→ What is expected: For the entries below, say how many lines hold the word "which", with the number as the only reply.

Dataset entries Start Marker

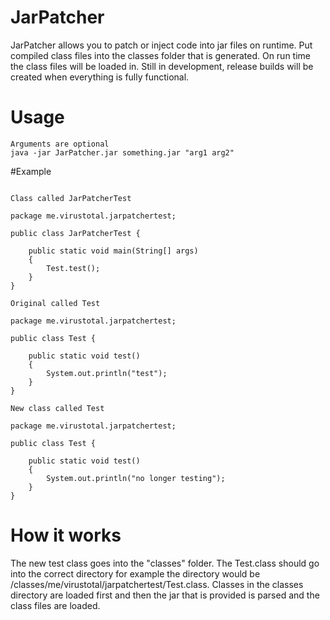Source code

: # JarPatcher
JarPatcher allows you to patch or inject code into jar files on runtime.
Put compiled class files into the classes folder that is generated.
On run time the class files will be loaded in.
Still in development, release builds will be created when everything is fully functional.

# Usage
```
Arguments are optional
java -jar JarPatcher.jar something.jar "arg1 arg2"
```

#Example
```

Class called JarPatcherTest

package me.virustotal.jarpatchertest;

public class JarPatcherTest {
	
	public static void main(String[] args)
	{
		Test.test();
	}
}

Original called Test

package me.virustotal.jarpatchertest;

public class Test {
	
	public static void test()
	{
		System.out.println("test");
	}
}

New class called Test

package me.virustotal.jarpatchertest;

public class Test {
	
	public static void test()
	{
		System.out.println("no longer testing");
	}
}
```

# How it works

The new test class goes into the "classes" folder. The Test.class should go into the correct directory for example the directory would be /classes/me/virustotal/jarpatchertest/Test.class. Classes in the classes directory are loaded first and then the jar that is provided is parsed and the class files are loaded.
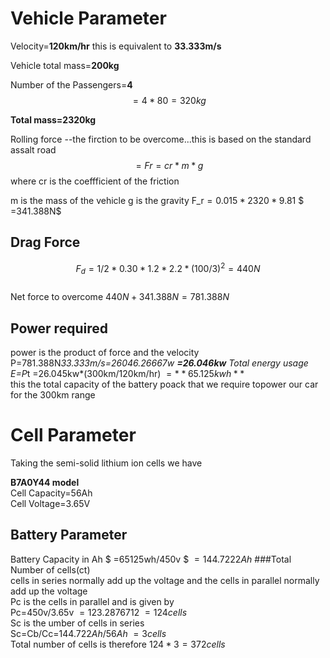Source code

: # Vehicle Parameter

  Velocity=**120km/hr**
  this is equivalent to **33.333m/s**
  
  Vehicle total mass=**200kg**

Number of the Passengers=**4**
 $$=4*80=320kg$$

**Total mass=2320kg**

Rolling force --the firction to be overcome...this is based on the standard assalt road
$$=Fr=cr*m*g$$
where cr is the coeffficient of the friction

m is the mass of the vehicle
g is the gravity
F_r$=0.015*2320*9.81$
 $ =341.388N$
## Drag Force
$$F_d =1/2*0.30*1.2*2.2*(100/3)^2=440N$$  
Net force to overcome
$440N+341.388N=781.388N$

## Power required
power is the product of force and the velocity
P=781.388N*33.333m/s=26046.26667w
**=26.046kw**
Total energy usage
E=P*t
 =26.045kw*(300km/120km/hr)
 $=**65.125kwh**$  
this the total capacity of the battery poack that we require topower our car for the 300km range

# Cell Parameter

Taking the semi-solid lithium ion cells we have

**B7A0Y44 model**  
Cell Capacity=56Ah  
Cell Voltage=3.65V  

## Battery Parameter 
Battery Capacity in Ah
  $ =65125wh/450v $
$=144.7222Ah$
###Total Number of cells(ct)  
cells in series normally add up the voltage and the cells in parallel normally add up the voltage  
Pc is the cells in parallel and is given by  
Pc=450v/3.65v
$=123.2876712~=124cells$   
Sc is the umber of cells in series  
Sc=Cb/Cc=$144.722Ah/56Ah~=3 cells$  
Total number of cells is therefore
$124*3=372cells$  
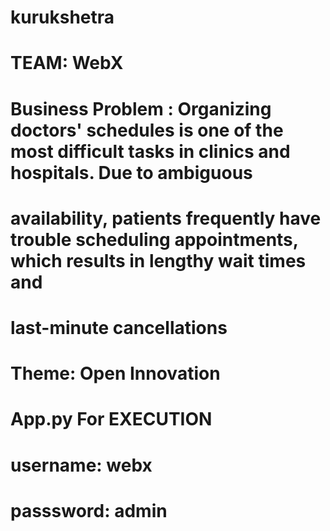 # kurukshetra

# TEAM: WebX
# Business Problem : Organizing doctors' schedules is one of the most difficult tasks in clinics and hospitals. Due to ambiguous
# availability, patients frequently have trouble scheduling appointments, which results in lengthy wait times and
# last-minute cancellations
# Theme: Open Innovation
# App.py For EXECUTION
# username: webx
# passsword: admin
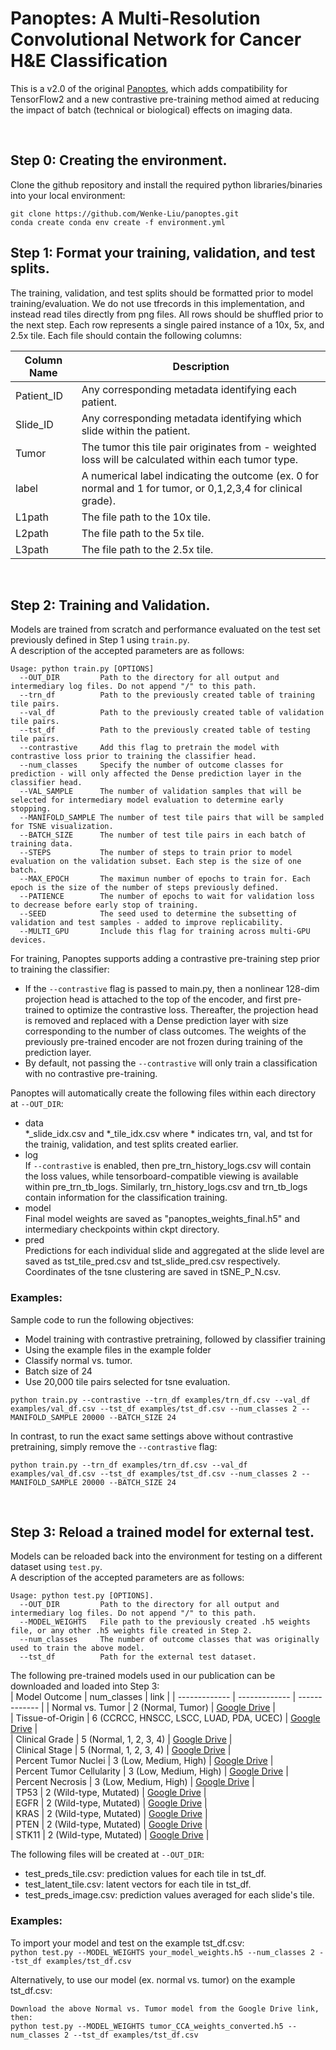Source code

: # Panoptes: A Multi-Resolution Convolutional Network for Cancer H&E Classification
This is a v2.0 of the original [Panoptes](https://github.com/rhong3/panoptes-he), which adds compatibility for TensorFlow2 and a new contrastive pre-training method aimed at reducing the impact of batch (technical or biological) effects on imaging data.  

<br />

Step 0: Creating the environment.
------

Clone the github repository and install the required python libraries/binaries into your local environment:
```
git clone https://github.com/Wenke-Liu/panoptes.git
conda create conda env create -f environment.yml
```

Step 1: Format your training, validation, and test splits. 
------

The training, validation, and test splits should be formatted prior to model training/evaluation. We do not use tfrecords in this implementation, and instead read tiles directly from png files. All rows should be shuffled prior to the next step. Each row represents a single paired instance of a 10x, 5x, and 2.5x tile. Each file should contain the following columns:

| Column Name  | Description |
| ------------- | ------------- |
| Patient_ID  | Any corresponding metadata identifying each patient.   |
| Slide_ID  | Any corresponding metadata identifying which slide within the patient.    |
| Tumor  | The tumor this tile pair originates from - weighted loss will be calculated within each tumor type.    |
| label  | A numerical label indicating the outcome (ex. 0 for normal and 1 for tumor, or 0,1,2,3,4 for clinical grade).  |
| L1path  | The file path to the 10x tile.    |
| L2path  | The file path to the 5x tile.   |
| L3path  | The file path to the 2.5x tile.    |

<br />

Step 2: Training and Validation. 
------

Models are trained from scratch and performance evaluated on the test set previously defined in Step 1 using ```train.py```.  
A description of the accepted parameters are as follows:
```
Usage: python train.py [OPTIONS]
  --OUT_DIR         Path to the directory for all output and intermediary log files. Do not append "/" to this path.  
  --trn_df          Path to the previously created table of training tile pairs.   
  --val_df          Path to the previously created table of validation tile pairs.     
  --tst_df          Path to the previously created table of testing tile pairs.    
  --contrastive     Add this flag to pretrain the model with contrastive loss prior to training the classifier head.  
  --num_classes     Specify the number of outcome classes for prediction - will only affected the Dense prediction layer in the classifier head.  
  --VAL_SAMPLE      The number of validation samples that will be selected for intermediary model evaluation to determine early stopping. 
  --MANIFOLD_SAMPLE The number of test tile pairs that will be sampled for TSNE visualization.  
  --BATCH_SIZE      The number of test tile pairs in each batch of training data. 
  --STEPS           The number of steps to train prior to model evaluation on the validation subset. Each step is the size of one batch. 
  --MAX_EPOCH       The maximun number of epochs to train for. Each epoch is the size of the number of steps previously defined.  
  --PATIENCE        The number of epochs to wait for validation loss to decrease before early stop of training.   
  --SEED            The seed used to determine the subsetting of validation and test samples - added to improve replicability.   
  --MULTI_GPU       Include this flag for training across multi-GPU devices.  
```

For training, Panoptes supports adding a contrastive pre-training step prior to training the classifier:  
  - If the ```--contrastive``` flag is passed to main.py, then a nonlinear 128-dim projection head is attached to the top of the encoder, and first pre-trained to optimize the contrastive loss. Thereafter, the projection head is removed and replaced with a Dense prediction layer with size corresponding to the number of class outcomes. The weights of the previously pre-trained encoder are not frozen during training of the prediction layer.
  - By default, not passing the ```--contrastive``` will only train a classification with no contrastive pre-training.    

Panoptes will automatically create the following files within each directory at ```--OUT_DIR```:

- data   
  \*_slide_idx.csv and \*_tile_idx.csv where \* indicates trn, val, and tst for the trainig, validation, and test splits created earlier.   
- log  
  If ```--contrastive``` is enabled, then pre_trn_history_logs.csv will contain the loss values, while tensorboard-compatible viewing is available within pre_trn_tb_logs. Similarly, trn_history_logs.csv and trn_tb_logs contain information for the classification training.  
- model  
  Final model weights are saved as "panoptes_weights_final.h5" and intermediary checkpoints within ckpt directory.  
- pred  
  Predictions for each individual slide and aggregated at the slide level are saved as tst_tile_pred.csv and tst_slide_pred.csv respectively. Coordinates of the tsne clustering are saved in tSNE_P_N.csv.

### Examples:  
Sample code to run the following objectives:  
-  Model training with contrastive pretraining, followed by classifier training  
-  Using the example files in the example folder  
-  Classify normal vs. tumor.  
-  Batch size of 24 
-  Use 20,000 tile pairs selected for tsne evaluation.  

```python train.py --contrastive --trn_df examples/trn_df.csv --val_df examples/val_df.csv --tst_df examples/tst_df.csv --num_classes 2 --MANIFOLD_SAMPLE 20000 --BATCH_SIZE 24``` 

In contrast, to run the exact same settings above without contrastive pretraining, simply remove the ```--contrastive``` flag:  

```python train.py --trn_df examples/trn_df.csv --val_df examples/val_df.csv --tst_df examples/tst_df.csv --num_classes 2 --MANIFOLD_SAMPLE 20000 --BATCH_SIZE 24``` 

<br />

Step 3: Reload a trained model for external test.  
------

Models can be reloaded back into the environment for testing on a different dataset using ```test.py```.  
A description of the accepted parameters are as follows:  
```
Usage: python test.py [OPTIONS]. 
  --OUT_DIR         Path to the directory for all output and intermediary log files. Do not append "/" to this path.   
  --MODEL_WEIGHTS   File path to the previously created .h5 weights file, or any other .h5 weights file created in Step 2.   
  --num_classes     The number of outcome classes that was originally used to train the above model.  
  --tst_df          Path for the external test dataset.  
```      

The following pre-trained models used in our publication can be downloaded and loaded into Step 3:  
| Model Outcome  | num_classes | link |
| ------------- | ------------- | ------------- |
| Normal vs. Tumor  | 2 (Normal, Tumor)  |  [Google Drive](https://drive.google.com/file/d/19ovu1oMGvscNpo-PGaYQ6DcAA_J8hXVe/view?usp=share_link) |  
| Tissue-of-Origin  | 6 (CCRCC, HNSCC, LSCC, LUAD, PDA, UCEC)  |  [Google Drive](https://drive.google.com/file/d/19hemZ8OukAsKBZrLelzzp-c8AIbJ_Uc3/view?usp=share_link) |  
| Clinical Grade  | 5 (Normal, 1, 2, 3, 4)  |  [Google Drive](https://drive.google.com/file/d/19Zp98zQBK7P5NdVUBg6R38M2_CfgJ3oV/view?usp=share_link) |  
| Clinical Stage  | 5 (Normal, 1, 2, 3, 4)  |  [Google Drive](https://drive.google.com/file/d/19iuT0Q3Y9DHjGmgR-E2K3gLPdqy1tkP6/view?usp=share_link) |  
| Percent Tumor Nuclei  | 3 (Low, Medium, High)  |  [Google Drive](https://drive.google.com/file/d/19h_A_8f9BWUJhOCdOhJtffawtoTN9SwR/view?usp=share_link) |  
| Percent Tumor Cellularity  | 3 (Low, Medium, High)  |  [Google Drive](https://drive.google.com/file/d/19ah6omW-8dTLXE9d49FmnH3fh4UDZXf6/view?usp=share_link) |  
| Percent Necrosis  | 3 (Low, Medium, High)  |  [Google Drive](https://drive.google.com/file/d/19gT9an4faSPAPOiXvIchLwkkFYH_jeyQ/view?usp=share_link) |  
| TP53  | 2 (Wild-type, Mutated)   |  [Google Drive](https://drive.google.com/file/d/19VAZFkQLGJqhOTuzZTIjrXS5B7vBvX-8/view?usp=share_link) |  
| EGFR  |  2 (Wild-type, Mutated)   |  [Google Drive](https://drive.google.com/file/d/19Pn0pFAQ22LBd-w0h5oFiPo7ARa7LB8k/view?usp=share_link) |  
| KRAS  |  2 (Wild-type, Mutated)   |  [Google Drive](x) |  
| PTEN  |  2 (Wild-type, Mutated)   |  [Google Drive](https://drive.google.com/file/d/19SD8umCXbFxxehHR7jXTwbbn1k2Nurmt/view?usp=share_link) |  
| STK11  |  2 (Wild-type, Mutated)   |  [Google Drive](https://drive.google.com/file/d/19XJS32XQLzCbZow7jn7Pyhl21OpM17QS/view?usp=share_link) |    

The following files will be created at ```--OUT_DIR```:  
- test_preds_tile.csv: prediction values for each tile in tst_df.  
- test_latent_tile.csv: latent vectors for each tile in tst_df.  
- test_preds_image.csv: prediction values averaged for each slide's tile.  

### Examples:   
To import your model and test on the example tst_df.csv:  
```python test.py --MODEL_WEIGHTS your_model_weights.h5 --num_classes 2 --tst_df examples/tst_df.csv```   

Alternatively, to use our model (ex. normal vs. tumor) on the example tst_df.csv:        
```
Download the above Normal vs. Tumor model from the Google Drive link, then:  
python test.py --MODEL_WEIGHTS tumor_CCA_weights_converted.h5 --num_classes 2 --tst_df examples/tst_df.csv
```

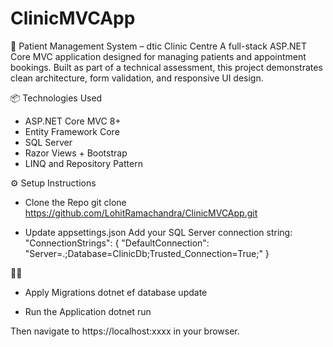 ﻿# ClinicMVCApp

🏥 Patient Management System – dtic Clinic Centre
A full-stack ASP.NET Core MVC application designed for managing patients and appointment bookings. Built as part of a technical assessment, this project demonstrates clean architecture, form validation, and responsive UI design.

📦 Technologies Used
- ASP.NET Core MVC 8+
- Entity Framework Core
- SQL Server
- Razor Views + Bootstrap
- LINQ and Repository Pattern

⚙️ Setup Instructions
- Clone the Repo
git clone https://github.com/LohitRamachandra/ClinicMVCApp.git


- Update appsettings.json
Add your SQL Server connection string:
"ConnectionStrings": {
  "DefaultConnection": "Server=.;Database=ClinicDb;Trusted_Connection=True;"
}


- Apply Migrations
dotnet ef database update


- Run the Application
dotnet run


Then navigate to https://localhost:xxxx in your browser.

Dataset entries End Marker

→ Response to the exercise: 3